1

I have modeled a count variable for a study that occurs over 3.5 years. The regression is a mixed effects ZINB with a random intercept for county and an offset for population. It was suggested that I add a dummy variable for the year but when I do, then it creates a problem with the quantile deviations. Here is the plot (ZINB without year as a predictor variable) ZINB without year as factor variable. I was a bit concerned about the lowest quantile but this is the best I've been able to get. When I added a year, this happened. This is the ZINB with year as factor variable. ZINB with year as factor variable. I did also try year as both numeric and factor variable. It would not converge with year as a random intercept, presumably due to the relatively short duration of the study (I read it should be >5 years to use as a random intercept). Based on these residuals, plotted with DHARMa, I have a preference for the first one but wonder how much to weigh these plots in my decision.

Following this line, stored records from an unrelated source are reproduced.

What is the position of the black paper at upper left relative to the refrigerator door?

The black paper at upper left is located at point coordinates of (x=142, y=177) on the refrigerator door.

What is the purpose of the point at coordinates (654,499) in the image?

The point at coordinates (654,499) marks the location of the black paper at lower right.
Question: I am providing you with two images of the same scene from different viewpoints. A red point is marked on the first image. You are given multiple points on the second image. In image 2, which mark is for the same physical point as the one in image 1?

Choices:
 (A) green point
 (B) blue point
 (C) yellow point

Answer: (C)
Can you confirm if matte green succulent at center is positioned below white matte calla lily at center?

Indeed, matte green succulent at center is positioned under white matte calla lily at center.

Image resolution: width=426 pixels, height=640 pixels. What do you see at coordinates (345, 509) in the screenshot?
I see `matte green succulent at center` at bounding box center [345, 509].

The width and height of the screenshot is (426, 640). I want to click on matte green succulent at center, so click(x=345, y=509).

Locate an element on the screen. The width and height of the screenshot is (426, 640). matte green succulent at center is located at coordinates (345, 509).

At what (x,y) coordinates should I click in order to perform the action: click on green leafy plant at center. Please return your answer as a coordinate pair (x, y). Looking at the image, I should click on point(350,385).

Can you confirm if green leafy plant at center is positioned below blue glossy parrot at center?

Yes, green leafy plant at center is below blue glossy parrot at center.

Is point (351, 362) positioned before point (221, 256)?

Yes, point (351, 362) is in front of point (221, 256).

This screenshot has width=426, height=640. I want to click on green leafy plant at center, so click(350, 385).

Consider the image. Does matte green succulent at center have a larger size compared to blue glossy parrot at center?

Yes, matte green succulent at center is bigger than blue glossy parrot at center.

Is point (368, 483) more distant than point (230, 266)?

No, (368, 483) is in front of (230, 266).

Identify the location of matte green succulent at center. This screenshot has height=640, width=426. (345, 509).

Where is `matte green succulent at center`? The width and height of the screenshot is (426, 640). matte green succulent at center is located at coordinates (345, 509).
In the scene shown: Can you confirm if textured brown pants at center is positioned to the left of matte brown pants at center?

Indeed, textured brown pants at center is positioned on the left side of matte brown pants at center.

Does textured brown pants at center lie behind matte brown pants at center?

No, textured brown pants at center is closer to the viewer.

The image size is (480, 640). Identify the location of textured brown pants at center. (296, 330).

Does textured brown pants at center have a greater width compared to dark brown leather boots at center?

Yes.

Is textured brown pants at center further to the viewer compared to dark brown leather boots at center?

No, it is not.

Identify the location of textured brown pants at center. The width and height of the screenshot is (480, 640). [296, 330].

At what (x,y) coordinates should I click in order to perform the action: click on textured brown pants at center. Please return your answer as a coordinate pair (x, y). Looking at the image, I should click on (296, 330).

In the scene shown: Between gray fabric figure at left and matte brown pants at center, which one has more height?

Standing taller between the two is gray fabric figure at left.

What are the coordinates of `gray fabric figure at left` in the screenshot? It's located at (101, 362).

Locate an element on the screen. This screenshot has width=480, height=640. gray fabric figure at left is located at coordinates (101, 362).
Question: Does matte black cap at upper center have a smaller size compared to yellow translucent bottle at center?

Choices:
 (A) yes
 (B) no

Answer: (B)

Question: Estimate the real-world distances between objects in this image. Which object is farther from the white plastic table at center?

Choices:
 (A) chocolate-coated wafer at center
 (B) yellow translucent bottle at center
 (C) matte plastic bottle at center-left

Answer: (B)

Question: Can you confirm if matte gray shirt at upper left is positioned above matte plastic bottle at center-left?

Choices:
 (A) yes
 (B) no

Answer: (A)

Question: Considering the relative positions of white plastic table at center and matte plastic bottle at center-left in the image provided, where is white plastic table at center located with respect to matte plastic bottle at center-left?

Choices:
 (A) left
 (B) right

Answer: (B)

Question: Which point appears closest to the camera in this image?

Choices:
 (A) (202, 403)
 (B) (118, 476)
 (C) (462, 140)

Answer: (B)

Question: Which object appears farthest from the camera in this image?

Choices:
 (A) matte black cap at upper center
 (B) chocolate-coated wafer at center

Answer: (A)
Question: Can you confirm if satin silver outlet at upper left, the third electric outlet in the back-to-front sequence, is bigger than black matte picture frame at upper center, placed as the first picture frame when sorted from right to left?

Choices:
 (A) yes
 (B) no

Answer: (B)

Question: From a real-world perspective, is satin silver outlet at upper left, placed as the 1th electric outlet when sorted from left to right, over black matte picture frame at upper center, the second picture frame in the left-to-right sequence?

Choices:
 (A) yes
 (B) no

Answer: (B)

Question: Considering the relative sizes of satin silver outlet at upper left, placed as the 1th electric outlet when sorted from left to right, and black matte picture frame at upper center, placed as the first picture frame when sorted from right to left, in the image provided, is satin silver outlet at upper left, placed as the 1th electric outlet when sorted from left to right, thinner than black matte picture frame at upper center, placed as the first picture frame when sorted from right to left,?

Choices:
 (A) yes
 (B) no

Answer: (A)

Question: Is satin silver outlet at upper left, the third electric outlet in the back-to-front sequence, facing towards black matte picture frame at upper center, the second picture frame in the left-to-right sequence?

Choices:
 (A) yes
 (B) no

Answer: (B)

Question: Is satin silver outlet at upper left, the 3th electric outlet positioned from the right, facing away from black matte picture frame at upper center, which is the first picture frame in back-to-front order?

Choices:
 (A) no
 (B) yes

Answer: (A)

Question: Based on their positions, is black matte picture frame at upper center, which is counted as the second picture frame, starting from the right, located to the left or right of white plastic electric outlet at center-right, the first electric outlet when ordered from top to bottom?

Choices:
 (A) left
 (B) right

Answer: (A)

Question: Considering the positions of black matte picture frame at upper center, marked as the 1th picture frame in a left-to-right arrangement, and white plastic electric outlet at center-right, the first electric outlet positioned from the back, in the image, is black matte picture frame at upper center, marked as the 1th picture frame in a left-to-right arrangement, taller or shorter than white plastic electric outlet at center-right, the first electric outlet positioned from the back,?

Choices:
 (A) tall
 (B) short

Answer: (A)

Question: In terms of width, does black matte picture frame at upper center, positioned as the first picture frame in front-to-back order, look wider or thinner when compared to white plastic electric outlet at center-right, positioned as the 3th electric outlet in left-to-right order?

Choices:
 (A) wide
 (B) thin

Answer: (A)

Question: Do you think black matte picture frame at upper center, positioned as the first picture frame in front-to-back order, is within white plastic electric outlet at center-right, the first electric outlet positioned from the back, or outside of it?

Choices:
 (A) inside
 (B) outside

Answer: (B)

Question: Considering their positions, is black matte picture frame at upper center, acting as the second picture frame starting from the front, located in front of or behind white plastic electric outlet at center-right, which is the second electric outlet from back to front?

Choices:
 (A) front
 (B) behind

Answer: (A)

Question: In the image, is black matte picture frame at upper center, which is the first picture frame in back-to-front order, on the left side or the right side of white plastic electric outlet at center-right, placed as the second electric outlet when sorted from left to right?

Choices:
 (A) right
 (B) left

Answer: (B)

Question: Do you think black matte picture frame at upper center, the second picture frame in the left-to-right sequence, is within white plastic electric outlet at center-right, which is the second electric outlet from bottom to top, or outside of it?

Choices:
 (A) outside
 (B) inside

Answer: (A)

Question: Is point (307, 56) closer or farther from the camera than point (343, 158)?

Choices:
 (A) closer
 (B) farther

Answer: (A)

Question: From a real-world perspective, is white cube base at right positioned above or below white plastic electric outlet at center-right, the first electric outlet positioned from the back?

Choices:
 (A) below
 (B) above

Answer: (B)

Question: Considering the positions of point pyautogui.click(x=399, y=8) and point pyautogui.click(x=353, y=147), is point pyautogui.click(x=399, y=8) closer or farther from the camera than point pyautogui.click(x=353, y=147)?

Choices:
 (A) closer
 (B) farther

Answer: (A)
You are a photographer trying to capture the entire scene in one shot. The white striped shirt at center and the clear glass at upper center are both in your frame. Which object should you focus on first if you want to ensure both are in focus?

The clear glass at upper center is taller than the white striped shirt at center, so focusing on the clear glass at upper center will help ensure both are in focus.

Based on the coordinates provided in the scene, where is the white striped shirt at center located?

  • Could you add the code of your regression models with the plots? – Florian Hartig May 05 '23 at 12:39
  • @FlorianHartig, thanks so much for your comment. I have moved on to working with an ecologist who can help me conduct the more complex analysis that is required of the data. There are non-linear relationships. Should I take the post down now? I suppose it won't help anyone else. Problems with the residuals revealed with DHARMa plots helped me recognize this. Thank you! – Claire Richards May 05 '23 at 14:09
  • Hi Claire, well, not sure, or just leave it open and provide the answer yourself? – Florian Hartig May 07 '23 at 12:07

1 Answers1

0

There are a couple of issues with this analysis that I changed since posting this question. If we divide the response variable by the denominator instead of using the offset, we have other distributions available to us (Tweedie, gamma) that allow for other analyses made more difficult with a negative binomial distribution. The biggest issue, though, is that there is temporal autocorrelation and (potential) nonlinear covariate effects. In the analysis we're currently finalizing (GAMM), we are accounting for temporal autocorrelation and so it would not make sense to include a random effect for the year. But also 4 years in a random factor would have been too few. So it will be included only as a fixed effect. I'm consulting with Dr. Zuur (highstat.com) on this analysis, so want to credit him for that.

All this is to say, the super weird residuals flagged problems in our model. We did not ignore those residuals and identified critical factors to include in our model.